Erasing David is David Bond’s documentary dealing with liberty, privacy and the “surveillance state” – I was lucky enough to attend a screening last night. The official website describes it in these terms:
David Bond lives in one of the most intrusive surveillance states in the world. He decides to find out how much private companies and the government know about him by putting himself under surveillance and attempting to disappear, a decision that changes his life forever. Leaving his pregnant wife and young child behind, he is tracked across the database state on a chilling journey that forces him to contemplate the meaning of privacy and the loss of it.
The first thing to say is that Erasing David is an absorbing, entertaining and well made film which certainly does make you think. I enjoyed it a lot. The concept is an intriguing one, David Bond is engaging company and often funny, and the detectives he challenges to track him down are an interesting pair, too. The film has humour as well as a serious message, and is all the better for that. It’s well worth seeing either in the cinema or when it’s shown on More4 next Tuesday at 10 pm. It’s a good piece of work and a contribution to an important debate. Do you feel a but coming?
The but is simply this: I don’t think Erasing David even gets close to making out its implicit argument that we live in a “database state”. I do not share the conventional liberal wisdom that we live in some sort of “surveillance society”, and as I watched Erasing David I began to think it confirms my feelings much more than it does the fears of civil liberties campaigners.
The first, crucial point is that right from the very start, David Bond concedes the central point of the argument: the state would not try to find him unless he committed a crime, he tells us. That’s why he involves private investigators. Had he not approached them, he wouldn’t have been under any surveillance at all. The so-called surveillance state simply isn’t interested.
But the methods the investigators use to find him are also revealing. They do not use DNA or the DNA database. Of course not – partly because they have no access to it, and partly because DNA can’t be used in surveillance. Nor do they use CCTV, partly because they have no access to it, I suppose. So neither of the main building blocks of the “surveillance state” is tested by the film, which provides us with precisely no evidence that either can be used to keep tabs on us, or is being used in that way by “the state”.
In fact, the methods they used to track him owed nothing to databases or to the state. They harvested as much information as they could from websites, like Facebook and LinkedIn, where Bond had voluntarily posted information, without any requirement or encouragement from the state. They searched his dustbin. Then they contacted his friends and tried to lure them into revealing information about him. They found his address and those of his parents (information which must be accessible through something like the electoral register, I accept) and were prepared to stalk those addresses – a very low-tech method of surveillance. They tried to trick him into visiting a special website so they could locate him via computers. Finally, they impersonated him over the phone, gulling the NHS to remind him of his wife’s ante-natal appointment, and gambling that they might find him there, too.
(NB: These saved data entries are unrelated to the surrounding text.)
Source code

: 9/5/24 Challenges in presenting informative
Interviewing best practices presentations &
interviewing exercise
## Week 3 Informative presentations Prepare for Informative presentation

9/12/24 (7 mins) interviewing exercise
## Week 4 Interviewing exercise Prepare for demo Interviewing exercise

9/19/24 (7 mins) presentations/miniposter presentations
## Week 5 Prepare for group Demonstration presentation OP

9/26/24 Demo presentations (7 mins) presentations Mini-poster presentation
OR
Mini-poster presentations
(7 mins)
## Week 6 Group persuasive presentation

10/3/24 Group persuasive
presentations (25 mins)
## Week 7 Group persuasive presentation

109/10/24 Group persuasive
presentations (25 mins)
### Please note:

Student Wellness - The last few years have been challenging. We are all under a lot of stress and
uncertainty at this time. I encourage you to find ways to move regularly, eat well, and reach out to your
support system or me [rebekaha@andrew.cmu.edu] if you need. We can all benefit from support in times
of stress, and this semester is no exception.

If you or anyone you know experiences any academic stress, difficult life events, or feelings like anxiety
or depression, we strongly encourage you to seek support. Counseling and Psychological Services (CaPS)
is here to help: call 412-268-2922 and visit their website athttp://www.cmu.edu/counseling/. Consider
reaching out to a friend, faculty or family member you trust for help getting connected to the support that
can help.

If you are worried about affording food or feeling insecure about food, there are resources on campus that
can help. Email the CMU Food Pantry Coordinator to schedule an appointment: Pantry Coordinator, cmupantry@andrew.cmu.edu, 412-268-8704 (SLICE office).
What does any of this prove? Nothing. The information about the appointment was nothing to do with databases: that might have been any appointment, public or private, noted down in any diary. Is our privacy breached when our friends jot down reminders of our lunch dates? And how could that kind of data security breach be prevented? Only by the NHS’s insistence on having you provide secure evidence of your identity – for instance by asking to see your passport, something the film suggests at one point would be a privacy risk, or by means of the sort of biometric ID system that would horrify David Bond. The key point of the whole film proves that talk of a “surveillance state” does not refer to one, big cause at all but to a series of separate causes of concern (DNA, CCTV, data error, identity theft, fraud, commercial use of data, carelessness about social media, the risk of investigators training through your bins …) some of which, crucially, are in tension with each other and none of which relate to anything the state is doing.
David Bond pleaded with us in a discussion after the screening (those who do not have unusual health conditions, anyway) not to allow our data to be held on the new NHS database. But I was no clearer by then what bad thing he thought could happen to us if we did. What is the actual fear? And what is the proposal to deal with it? The only real damage to individuals the film cites are the case of a woman whose criminal record wrongly says she has committed theft (which would be solved by improving the criminal records system, not by abolishing it) and the case of a man wrongly drawn into a child porn investigation (but released because his credit card company had a computer record of where his card had fraudulently been used). David Bond fell back on imagining a possible future tyranny and the potential for it to abuse our data. But a future tyranny would not need DNA, CCTV, credit cards or computers in order to oppress any of us. The Nazis had none of those things, and the Stasi can at most have used bad computers in their last few years. Just as David Bond was tracked using old-fashioned methods, so those same old-fashioned means could be and have been used to build a genuine police state. In contrast to real history, David Bond’s concerns are simply sci-fi horror fantasies that happen to fascinate, just now, a surprising number of people in our very free society.
A final point. The state, as I’ve said, is not spying on us. There are, however, private interests who are prepared to follow and spy on an innocent woman as she buys underwear, to photograph her and to tell us all about it, without public interest justification. If you’re as shocked as I am by that, read all about it here. If you want to do something about that sort of real surveillance, you need to defend privacy law against claims of untrammelled liberty. Do all civil liberties campaigners agree about that?